Yes it sure would give you an advantage especially when you consider that you don't want to pass up a shot at a large buck if all that is in the way is toothpick size twigs. I think a shot at a deer through very small twigs would be OK. Maybe I will have to try a few tests myself. No the rifle wasn't the old swede, I would remember that. If I remember it was 6.5 and something like a 160 gr bullet. I do think the 6.5 is a very good cartridge. I have often recommended the 260 Remington to people after observing the performance of my son's. A 140 gr 6.5 is a very capable round with little recoil. I will perhaps talk myself into one soon. Like I really need another gun. Well I do, but I need three or four before I get to the 6.5. I think a Remington 338 Ultra Mag is next on the list. Then again maybe I don't want detached retinas.


----------



## OneShotOneKill (Feb 13, 2004)

Expert advise deleted by OneShotOneKill!


----------



## dlip (May 16, 2004)

you know osok, it gets pretty dang annoying when me or anyone else asks for information on calibers, and i end up with people like you lecturing me on ethics, its ok to share your opinion on calibers, but ive hunted long enough to know good ethics, and yes, larger bullets can richochet off of smaller limbs, but they are less likely to than a smaller caliber, that is my opinion, its almost like people like you just look for some way to stir the pot



> No shot at an animal should be taken if there is a chance of not placing the bullet properly.


there is never a fail proof shot, most of the time, if you take your time, you can have a good shot placement, but there are ALWAYS things that can go wrong, i can gurantee that there have been more deer killed in brush and in the open by the 30/30 than any other caliber in the world


----------



## huntin1 (Nov 14, 2003)

dlip said:


> you know osok, it gets pretty dang annoying when me or anyone else asks for information on calibers, and i end up with people like you lecturing me on ethics, its ok to share your opinion on calibers, but ive hunted long enough to know good ethics, and yes, larger bullets can richochet off of smaller limbs, but they are less likely to than a smaller caliber, that is my opinion, its almost like people like you just look for some way to stir the pot


Ain't that the truth! :lame:

If it were me dlip, i would go with the .308, but then I'm kind of partial to that calibur. Wide range of bullet weights for loading, factory ammo available almost anywhere you go, and cheap surplus ammo available as well. Take care.

huntin1


----------



## sdeprie (May 1, 2004)

▶ [REQUIREMENT]
In the hunting-caliber discussion, what gun does the opening post name as next on the list?

(Data items)

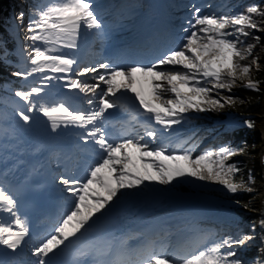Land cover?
Masks as SVG:
<instances>
[{
  "label": "snow or ice",
  "instance_id": "snow-or-ice-1",
  "mask_svg": "<svg viewBox=\"0 0 264 264\" xmlns=\"http://www.w3.org/2000/svg\"><path fill=\"white\" fill-rule=\"evenodd\" d=\"M106 7L97 0H33L5 26L16 45L12 52L0 38V63L23 82L11 89L23 102L14 109L12 138L43 125L74 149L66 159L48 161L63 171L51 175L62 211L47 235L31 233L20 193L0 186V214L7 217H0V264H264V212L247 230L235 215L251 208L237 194H259L256 177L249 171L245 178L233 160L245 154L247 142L227 140L194 154L201 142L194 124L202 114L244 104L232 94L238 86L260 91L251 78L259 58L247 41H260L255 33L264 31V0L239 11L225 4L220 14L184 5L188 15L179 25L170 22L163 39L118 45L111 55L87 61L83 47L111 36L101 15ZM69 100L87 107L73 109ZM237 126L233 121L225 131ZM243 126L254 130L256 121L246 119ZM40 174L33 168L25 185ZM193 181L219 186L229 198L214 226L90 238L125 199L156 191L152 185L164 191ZM130 239L139 242L132 246Z\"/></svg>",
  "mask_w": 264,
  "mask_h": 264
},
{
  "label": "trees",
  "instance_id": "trees-1",
  "mask_svg": "<svg viewBox=\"0 0 264 264\" xmlns=\"http://www.w3.org/2000/svg\"><path fill=\"white\" fill-rule=\"evenodd\" d=\"M260 19V18H258ZM255 49H258L261 53H263V58L262 61L264 63V43L261 42V44L256 43L255 44ZM250 60H246L243 61L242 63H249ZM0 71L4 72V73H8V71H3V67H0ZM260 75V74H259ZM257 93L251 92V91H242L241 94H239L240 99L246 101L247 99L250 101H254L256 98ZM246 107H250L253 110H257L259 107L256 104L250 103H244V104H240L239 101L237 102L236 106L230 109H233L236 112H240V111H246ZM226 110V109H225ZM214 115L218 114V112L212 113ZM243 143V142H242ZM242 145V144H240ZM253 145H255L253 143V140H250L249 143H247V149L244 155H239L237 157H234L233 160L235 162H238L239 167L242 169V173L245 176V178L247 177V174L249 171H255L257 170L258 167V158H257V151H256V145L255 147H253ZM193 182L191 183H184L182 185H179L178 188L180 189H184V190H193ZM237 198H239L242 202H247V200L249 199V194H244V193H240Z\"/></svg>",
  "mask_w": 264,
  "mask_h": 264
},
{
  "label": "bare ground",
  "instance_id": "bare-ground-1",
  "mask_svg": "<svg viewBox=\"0 0 264 264\" xmlns=\"http://www.w3.org/2000/svg\"><path fill=\"white\" fill-rule=\"evenodd\" d=\"M204 1H208V0H199L198 2L202 3ZM209 1H211V0H209ZM4 2H5V0H0V5H1V3H4ZM13 9L16 10V8H14V7H13ZM212 9H213L212 11L214 13H219V12H216L218 10L219 11H221V10L227 11V9L225 7H223V5L220 6L219 8H216V6H214V7H212ZM185 11H187V10H185ZM7 12H8V10L7 11L5 10V13H7ZM12 13L14 16L15 14H18L19 12L15 11ZM12 13L10 12L9 16H7L8 17V23L10 22V20L12 18ZM186 13H188V12H186ZM105 22H106V20H105ZM258 129H259V133H260L261 137L264 140V110H263L262 116L259 119ZM260 150L262 152V156H264V143H262ZM263 178H264V171H263ZM260 188H261V190H259V192H258L259 194L256 195V197L253 199V202L251 203V208L247 209V210L241 209L239 211L241 213V216L244 217L248 221H252L254 219H257L261 215V213L264 212V183H262ZM172 195H173V197H175L177 199H185V200L196 199L195 198L196 196L198 198V195L195 196V195H187V194H182V193H175V194L173 193ZM205 198H208V200L214 205H220L223 202L222 200H219V199L213 198V197H205ZM252 209H255V211H253Z\"/></svg>",
  "mask_w": 264,
  "mask_h": 264
},
{
  "label": "rangeland",
  "instance_id": "rangeland-1",
  "mask_svg": "<svg viewBox=\"0 0 264 264\" xmlns=\"http://www.w3.org/2000/svg\"><path fill=\"white\" fill-rule=\"evenodd\" d=\"M220 0H217V2L216 3H220L219 2ZM204 9H205V7H206V4H204ZM208 8H210V7H208ZM262 27H264V25L262 24ZM260 33V35L261 36H263L264 35V31H260L259 32ZM3 51H4V49L3 48H1L0 49V55H2L3 54ZM254 69H256L255 68V66H254ZM253 72H254V70H252V73H251V77L253 76ZM245 81H247V80H244V82ZM238 85H239V82H238ZM264 108V107H263ZM260 119V116H258L257 118H256V133H257V135H258V139L260 140V142H261V145H262V143H263V138L261 137V135H260V133H259V129H258V124H259V120ZM259 148H261V146L259 147ZM259 151H261V150H259ZM262 175V174H261ZM157 186V185H156ZM259 190H261V188L259 187ZM259 190H258V192H259ZM195 195H199V194H195ZM256 195H257V193H256ZM256 197V196H255ZM253 202V200L251 201V203ZM224 204H228L227 202H223ZM244 210V209H243ZM250 221H246L245 222V225H247L248 223H249Z\"/></svg>",
  "mask_w": 264,
  "mask_h": 264
}]
</instances>
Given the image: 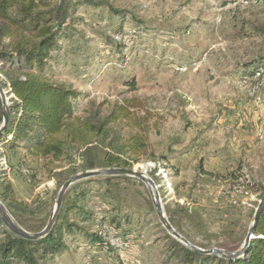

▶ [WRITTEN RESPONSE]
A Remington 338 Ultra Mag.